→ WHAT IS BEING ASKED
Which lines of the data include the string "format"? List them all.

Extracted records:
________
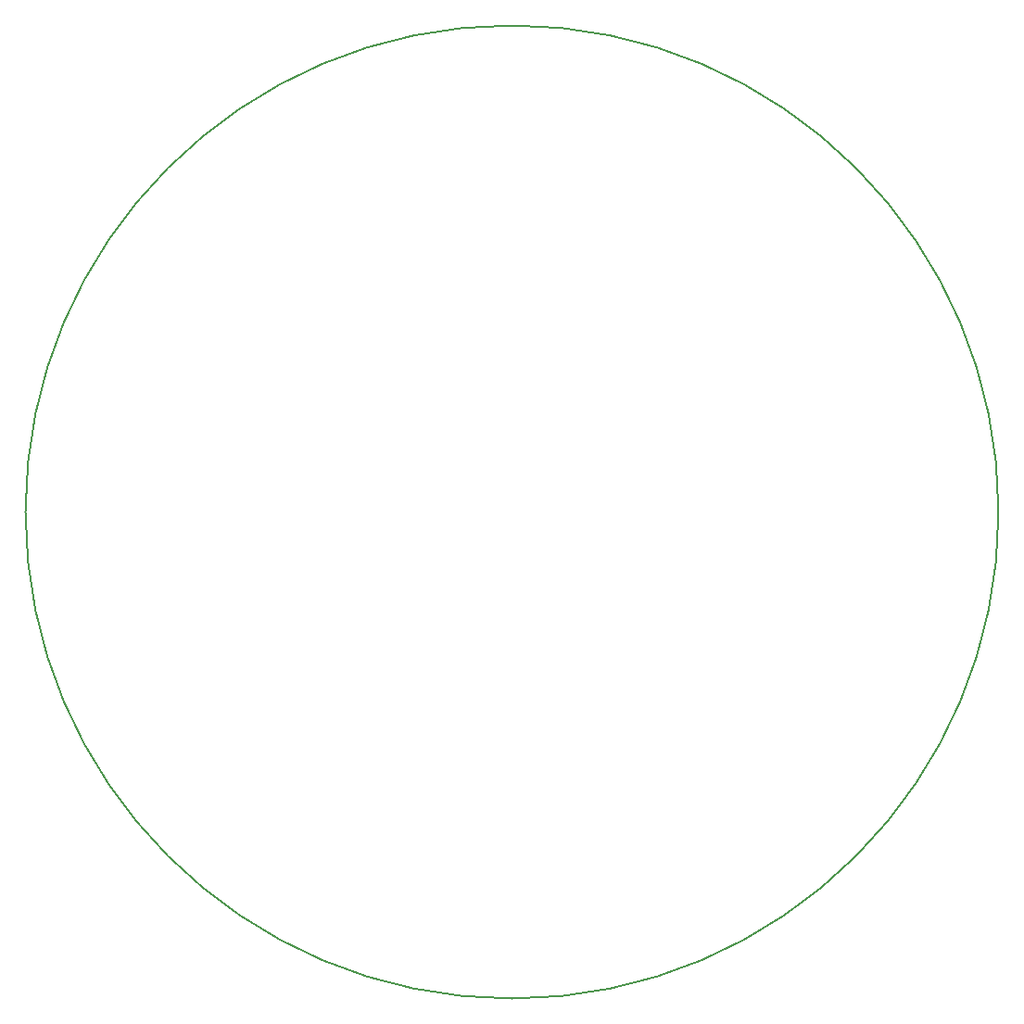
<source format=gbr>
G04 #@! TF.GenerationSoftware,KiCad,Pcbnew,(5.0.0)*
G04 #@! TF.CreationDate,2019-01-30T00:43:17-08:00*
G04 #@! TF.ProjectId,Stark_coaster,537461726B5F636F61737465722E6B69,rev?*
G04 #@! TF.SameCoordinates,Original*
G04 #@! TF.FileFunction,Profile,NP*
%FSLAX46Y46*%
G04 Gerber Fmt 4.6, Leading zero omitted, Abs format (unit mm)*
G04 Created by KiCad (PCBNEW (5.0.0)) date 01/30/19 00:43:17*
%MOMM*%
%LPD*%
G01*
G04 APERTURE LIST*
%ADD10C,0.200000*%
G04 APERTURE END LIST*
D10*
X184150000Y-107950000D02*
G75*
G03X184150000Y-107950000I-44450000J0D01*
G01*
M02*

</source>
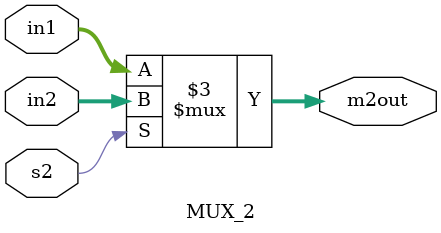
<source format=v>
`timescale 1ns / 1ps
module MUX_2(in1, in2, s2, m2out);
input [2:0] in1, in2; 
input s2; 
output reg [2:0] m2out; 
always @ (in1, in2, s2)
begin
	case(s2)
		1'b1: m2out = in2; 
		default m2out = in1;
	endcase
end
endmodule

</source>
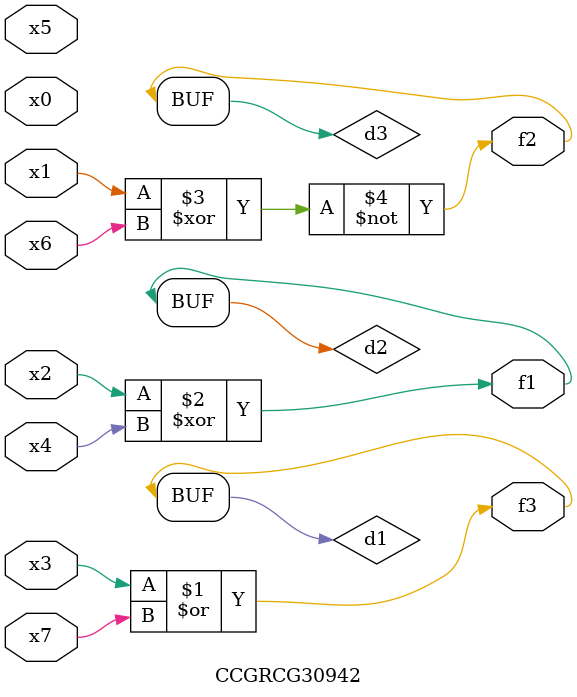
<source format=v>
module CCGRCG30942(
	input x0, x1, x2, x3, x4, x5, x6, x7,
	output f1, f2, f3
);

	wire d1, d2, d3;

	or (d1, x3, x7);
	xor (d2, x2, x4);
	xnor (d3, x1, x6);
	assign f1 = d2;
	assign f2 = d3;
	assign f3 = d1;
endmodule

</source>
________
→ SOLUTION FOR THIS TASK
<source format=gbr>
G04 Gerber Fmt 4.6, Leading zero omitted, Abs format (unit mm)*
<source format=v>
<source format=v>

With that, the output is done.